Puisi: Revolusi Industri (Karya Eka Budianta)

Puisi "Revolusi Industri" karya Eka Budianta menggambarkan perubahan drastis yang dialami oleh lingkungan dan kehidupan manusia sebagai hasil dari ...
Revolusi Industri

Duapuluh tahun lalu,
kalau akan bangun tidur
dari jendela kulihat hutan,
gunung-gunung di cakrawala.
Angin segar menghembus mukaku,
Gemericik sungai menyegarkan hatiku,
dan bunga, burung dimana-mana.

Tadi pagi dari jendela yang sama
aku mencium bau comberan,
mataku tertumbuk tembok beton
gedung 30 lantai menutupi pandangku
Jakarta berubah kampungku berubah,
sungai-sungai terbendung dan pohon-pohon
jadi bongsi dalam pot di kamar tamu.
Ikan-ikan di sungai dan samudera
pindah ke aquarium tetangga.
Rusa dan unggas masuk televisi,
menari berkicau di sana.

Haruskah aku menangis untuk perubahan ini?
Matahari kabarnya dapat kesulitan
menyehatkan kulit penikmat pantai.
Iklim sudah berubah dan polusi
tidak terkendalikan lagi.
Tak bolehkah aku berubah jadi robot
dan tak peduli pada kerusakan alam
bila hidup dibela teknologi dan obat-obatan?

Jakarta, 1994

Sumber: Masih Bersama Langit (2000)

Analisis Puisi:

Puisi "Revolusi Industri" karya Eka Budianta menggambarkan perubahan drastis yang dialami oleh lingkungan dan kehidupan manusia sebagai hasil dari revolusi industri.

Kontras Antara Masa Lalu dan Masa Kini: Puisi ini dimulai dengan membandingkan pengalaman pribadi penulis dua puluh tahun yang lalu dengan pengalaman saat ini. Perbandingan ini menyoroti perubahan drastis dalam lingkungan fisik dan persepsi individu terhadapnya.

Gambaran Perubahan Lingkungan: Penulis menggunakan gambaran alam seperti hutan, gunung, angin segar, sungai, dan burung untuk menggambarkan keadaan lingkungan sebelum revolusi industri. Namun, gambaran tersebut berubah menjadi beton, gedung pencakar langit, sungai yang terbendung, dan pot bunga di dalam rumah sebagai simbol perubahan yang dibawa oleh industrialisasi.

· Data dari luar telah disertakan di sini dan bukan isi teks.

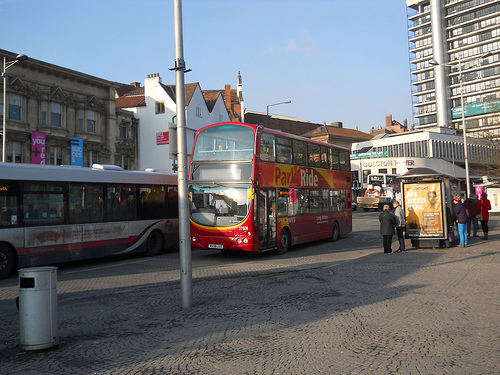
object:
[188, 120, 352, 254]
bus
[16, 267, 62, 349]
trashcan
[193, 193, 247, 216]
window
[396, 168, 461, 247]
bus stop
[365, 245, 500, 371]
sidewalk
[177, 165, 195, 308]
pole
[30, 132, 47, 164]
banner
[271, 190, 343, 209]
windows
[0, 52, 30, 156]
streetlight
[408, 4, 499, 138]
building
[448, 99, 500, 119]
sign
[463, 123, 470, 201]
pole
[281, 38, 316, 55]
cloud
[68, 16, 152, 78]
sky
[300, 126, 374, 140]
roof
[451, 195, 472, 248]
people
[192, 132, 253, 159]
window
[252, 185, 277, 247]
door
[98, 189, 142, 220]
people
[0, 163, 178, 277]
bus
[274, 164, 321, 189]
billboard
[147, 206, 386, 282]
road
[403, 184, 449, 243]
sign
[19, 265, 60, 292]
lid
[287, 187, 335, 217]
people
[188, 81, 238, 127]
roof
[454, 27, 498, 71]
balconies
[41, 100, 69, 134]
window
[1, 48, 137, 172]
building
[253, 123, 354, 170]
top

Refleksi Tentang Dampak Negatif Revolusi Industri: Penulis secara implisit menunjukkan keprihatinan terhadap dampak negatif revolusi industri, seperti perubahan iklim, polusi udara dan air, serta kerusakan lingkungan. Ketika penulis bertanya, "Haruskah aku menangis untuk perubahan ini?" ia mencerminkan ketidaksetujuan dan kesedihannya terhadap perubahan yang merugikan ini.

Pertimbangan Etika: Dalam bait terakhir, penulis mempertanyakan apakah seorang individu harus menjadi "robot" yang tidak peduli terhadap kerusakan lingkungan jika kehidupannya bergantung pada teknologi dan obat-obatan modern. Ini menimbulkan pertanyaan etis tentang tanggung jawab kita terhadap bumi dan lingkungannya.

Penolakan terhadap Kemunduran: Puisi ini mengeksplorasi rasa frustrasi dan ketidaksetujuan terhadap arah perkembangan yang merusak alam. Meskipun demikian, penulis tidak menyerah pada kemunduran. Sebaliknya, ia memicu refleksi kritis dan harapan akan kemungkinan perubahan yang lebih baik di masa depan.

Dengan menggabungkan gambaran alam yang kuat dengan refleksi tentang perubahan sosial dan lingkungan, puisi ini menjadi pengingat akan pentingnya menjaga keseimbangan antara kemajuan teknologi dan keberlanjutan lingkungan.

Eka Budianta
Puisi: Revolusi Industri
Karya: Eka Budianta

Biodata Eka Budianta:
  • Christophorus Apolinaris Eka Budianta Martoredjo.
  • Eka Budianta lahir pada tanggal 1 Februari 1956 di Ngimbang, Jawa Timur.